## What you are asked to do
Leave every image behind and restate the data word for word.

## Records
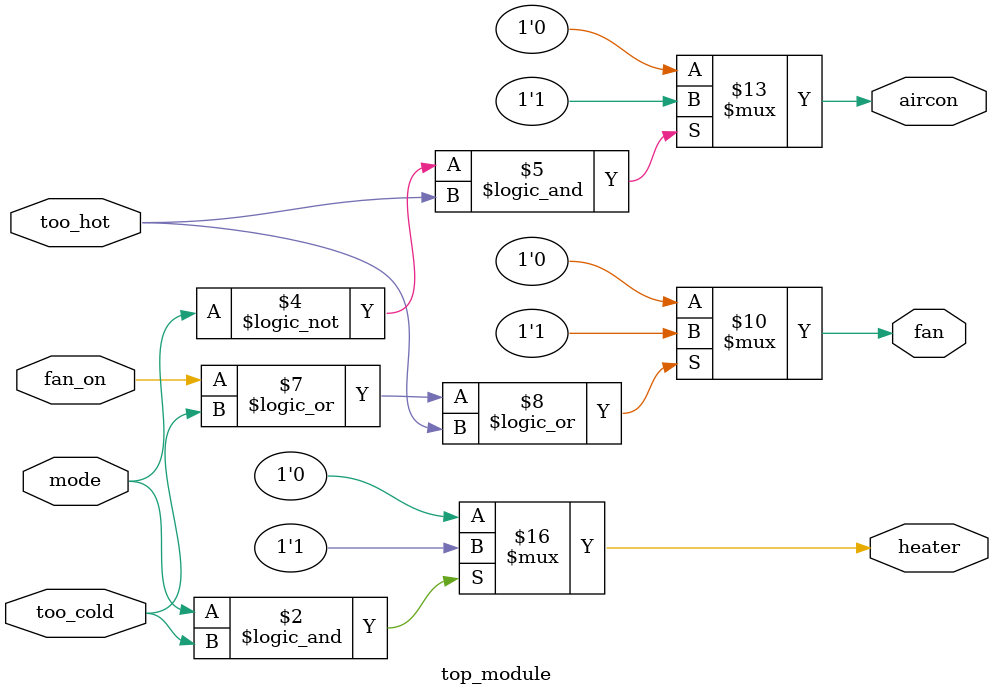
<source format=sv>
module top_module(
    input mode,
    input too_cold, 
    input too_hot,
    input fan_on,
    output reg heater,
    output reg aircon,
    output reg fan
);

always @(mode, too_cold) begin
    if (mode && too_cold)
        heater = 1;
    else
        heater = 0;
end

always @(mode, too_hot) begin
    if (!mode && too_hot)
        aircon = 1;
    else
        aircon = 0;
end

always @(fan_on, too_cold, too_hot) begin
    if (fan_on || too_cold || too_hot)
        fan = 1;
    else
        fan = 0;
end

endmodule

</source>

## Response
<source format=sv>
module top_module(
    input mode,
    input too_cold, 
    input too_hot,
    input fan_on,
    output reg heater,
    output reg aircon,
    output reg fan
);

always @(mode, too_cold) begin
    if (mode && too_cold)
        heater = 1;
    else
        heater = 0;
end

always @(mode, too_hot) begin
    if (!mode && too_hot)
        aircon = 1;
    else
        aircon = 0;
end

always @(fan_on, too_cold, too_hot) begin
    if (fan_on || too_cold || too_hot)
        fan = 1;
    else
        fan = 0;
end

endmodule

</source>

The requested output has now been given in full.